2015 dürften laut Schätzungen der Behörden mehr als 500.000 Flüchtlinge das Staatsgebiet betreten, 85 Prozent davon seien Durchreisende. Rund 80.000 Personen werden einen Asylantrag stellen, so Fischer. Es werde dabei sorgfältig geprüft, ob ein Asylgrund vorliegt, betonte er. "Natürlich gibt es viele Österreicherinnen und Österreicher, die sich Sorgen machen, Unsicherheit verspüren und sich vor Belastungen fürchten, die mit dieser Flüchtlingsbewegung verbunden sind." Er appellierte daher an die Bevölkerung, sich in die Notsituation der Flüchtlinge zu versetzen, denn: Es handle sich nicht um eine anonyme Masse, sondern um einzelne Menschen mit individuellen Schicksalen.

Der Bundespräsident hielt aber auch fest, dass jene, die in Österreich Zuflucht suchen, die Rechtsordnung beachten und respektieren müssen. Er geht jedenfalls davon aus, dass Österreich das Flüchtlingsthema auch in Zukunft "stark beschäftigen" wird und hofft, dass der Bürgerkrieg in Syrien "zumindest eingedämmt" werden kann.

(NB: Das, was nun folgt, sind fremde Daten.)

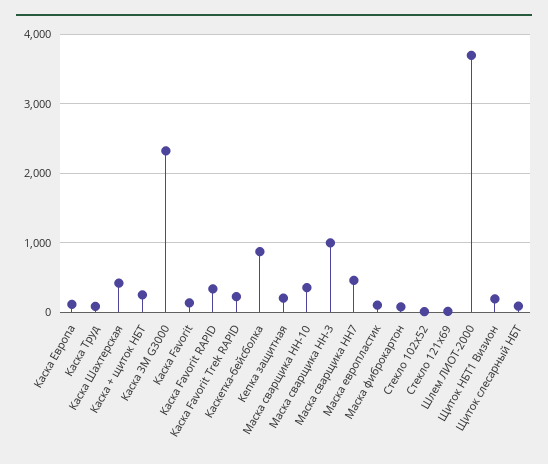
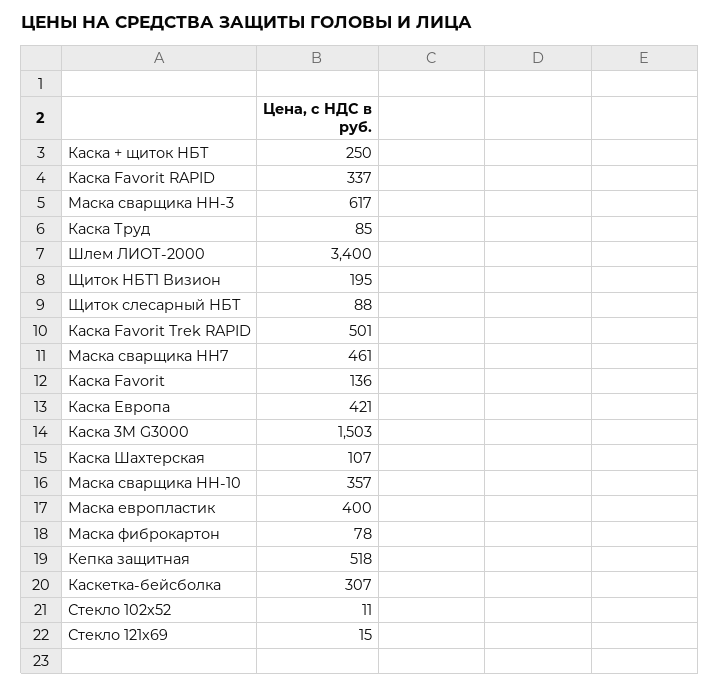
Каска Европа: 100 -> 421
Каска Шахтерская: 400 -> 107
Каска 3М G3000: 2300 -> 1503
Каска Favorit Trek RAPID: 200 -> 501
Каскетка-бейсболка: 900 -> 307
Кепка защитная: 200 -> 518
Маска сварщика НН-3: 1000 -> 617
Маска европластик: 100 -> 400
Шлем ЛИОТ-2000: 3700 -> 3400

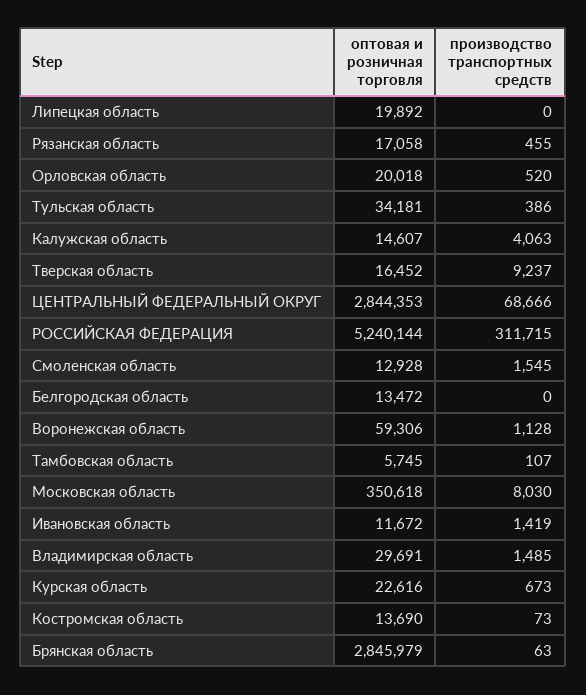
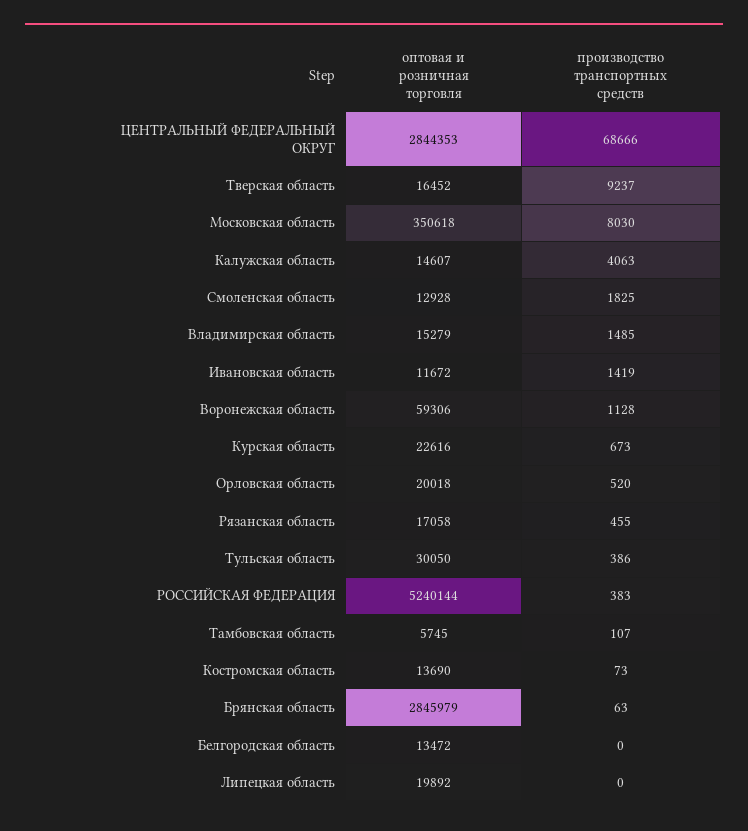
оптовая и розничная торговля, Тульская область: 34181 -> 30050
производство транспортных средств, РОССИЙСКАЯ ФЕДЕРАЦИЯ: 311715 -> 383
производство транспортных средств, Смоленская область: 1545 -> 1825
оптовая и розничная торговля, Владимирская область: 29691 -> 15279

Fischer geht auch davon aus, dass die geplante Errichtung von Aufnahmezentren für Flüchtlinge an den EU-Außengrenzen ihre Wirkung erzielen und es zu einer gerechteren Verteilung in Europa kommt.

Österreich ein "souveräner Staat"

Was die Sicherheit des Staates betrifft, erklärte Fischer: "Wir treten aus fester Überzeugung dafür ein, Flüchtlingen menschenwürdig zu begegnen. Aber wir können und werden nicht darauf verzichten, ein souveräner Staat zu sein, der die Sicherheit unserer Bürger garantiert. Unsere staatlichen Institutionen können das." Dass der Einsatz staatlicher Machtmittel immer nur unter dem Grundsatz der Angemessenheit erfolgt, sei "bewährte Praxis" und unterscheide einen demokratischen Rechtsstaat von autoritären Systemen, so Fischer.

"Sehr erfreulich" sei das Engagement der Österreicher bei der Betreuung von Flüchtlingen. Dies gelte auch für Polizei, Bundesheer, ÖBB und andere öffentliche Einrichtungen. Der Bundespräsident bedankte sich bei all jenen, die sich in den "Dienst der Menschlichkeit" stellen: "Vergessen wir nicht, dass jedes Land und jeder Mensch im Laufe der Geschichte in eine Situation kommen kann, in der man auf die Hilfe anderer angewiesen ist."

"Ausdruck einer Friedensgesinnung"

Die Österreichische Neutralität ist für Fischer "Ausdruck einer Friedensgesinnung, die den Krieg nicht als Fortsetzung der Politik mit anderen Mitteln betrachtet und die Hauptaufgaben unseres Bundesheeres in der Landesverteidigung, in der Beteiligung an internationalen Friedensaktionen und in der Unterstützung unserer verfassungsmäßigen Einrichtungen sieht."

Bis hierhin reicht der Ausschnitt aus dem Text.